Segundo ele, grande parte dos imóveis já passou por análise cartorial, mas retornou à Prefeitura devido a pendências técnicas, especialmente relacionadas às matrículas. “Cada devolutiva gera novos prazos, que podem chegar a 30 dias, impactando diretamente a agilidade do processo”, explicou. O diretor completou que entre os principais desafios estão também as exigências ambientais, que demandam atualizações constantes nos pareceres e adequações às normas vigentes.

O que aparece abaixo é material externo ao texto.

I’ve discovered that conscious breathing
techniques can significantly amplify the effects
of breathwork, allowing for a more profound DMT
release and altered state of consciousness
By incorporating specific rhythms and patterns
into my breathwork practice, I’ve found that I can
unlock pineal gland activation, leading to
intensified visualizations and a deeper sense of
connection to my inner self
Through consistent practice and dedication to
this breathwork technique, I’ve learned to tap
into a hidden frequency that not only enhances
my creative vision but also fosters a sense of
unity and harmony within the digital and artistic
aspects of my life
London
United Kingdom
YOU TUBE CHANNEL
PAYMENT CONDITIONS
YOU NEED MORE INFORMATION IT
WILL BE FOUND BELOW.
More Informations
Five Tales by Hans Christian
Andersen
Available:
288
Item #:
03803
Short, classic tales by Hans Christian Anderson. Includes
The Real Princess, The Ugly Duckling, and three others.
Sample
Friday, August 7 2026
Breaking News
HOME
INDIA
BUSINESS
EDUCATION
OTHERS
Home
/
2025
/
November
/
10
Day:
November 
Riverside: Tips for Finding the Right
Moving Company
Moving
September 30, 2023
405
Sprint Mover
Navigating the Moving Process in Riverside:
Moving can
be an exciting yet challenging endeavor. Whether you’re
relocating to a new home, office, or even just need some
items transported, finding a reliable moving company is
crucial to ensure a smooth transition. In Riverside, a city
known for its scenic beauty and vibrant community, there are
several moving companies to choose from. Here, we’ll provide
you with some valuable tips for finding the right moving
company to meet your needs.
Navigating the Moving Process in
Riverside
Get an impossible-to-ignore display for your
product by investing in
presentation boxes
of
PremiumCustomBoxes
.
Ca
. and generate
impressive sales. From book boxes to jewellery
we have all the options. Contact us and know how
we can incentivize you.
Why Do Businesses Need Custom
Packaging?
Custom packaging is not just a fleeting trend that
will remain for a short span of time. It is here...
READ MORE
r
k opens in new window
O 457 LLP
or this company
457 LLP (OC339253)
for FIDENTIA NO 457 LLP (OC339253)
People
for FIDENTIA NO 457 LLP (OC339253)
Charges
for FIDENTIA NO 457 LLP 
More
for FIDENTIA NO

A promotora de Justiça, Drª Michelle de Miranda Rezende Villela destacou que os entraves também envolvem questões urbanísticas e compensações que precisam ser executadas pelo município, como obras de infraestrutura. “A formalização de cronogramas por parte da Prefeitura é essencial para garantir o avanço da regularização”, afirmou.

Segundo a promotora de Justiça outro ponto sensível diz respeito às mudanças normativas, como a exigência de novos elementos técnicos, a exemplo das plantas de sobreposição, que impactaram análises anteriores e demandaram revisões. “À medida que os levantamentos avançam, novas informações são identificadas, incluindo sobreposições e registros particulares não detectados inicialmente, o que gera retrabalho e devolutivas no processo”, completou.

Força-tarefa e padronização como solução - Como encaminhamento, foi sugerida a realização de uma força-tarefa entre cartórios e poder público para verificar previamente sobreposições de matrículas e sanar pendências de forma definitiva. A proposta inclui a notificação de possíveis proprietários, garantindo direito à manifestação e maior segurança jurídica.

 A padronização documental também foi destacada como fundamental para reduzir inconsistências. Pequenas divergências, como variações na nomenclatura de um mesmo núcleo, podem gerar atrasos devido à análise criteriosa dos cartórios.

 Expectativa de avanço - Apesar dos desafios, a avaliação dos participantes é de que o alinhamento institucional e os ajustes técnicos definidos durante a reunião devem destravar etapas importantes da REURB em Várzea Grande.

 A estratégia adotada prevê priorizar imóveis sem pendências e avançar gradualmente nas áreas com maior complexidade, garantindo legalidade e segurança ao processo. Com isso, a expectativa é de acelerar a entrega de títulos definitivos à população, consolidando a regularização fundiária como instrumento de cidadania e desenvolvimento urbano no município.

 Também participaram da reunião o diretor de Regularização Fundiária Urbana do Intermat, Erivelto Vieira Nunes, o assessor de regularização fundiária da Assembleia Legislativa, Euclides Santos, e representantes do Cartório do 1º Ofício de Várzea Grande.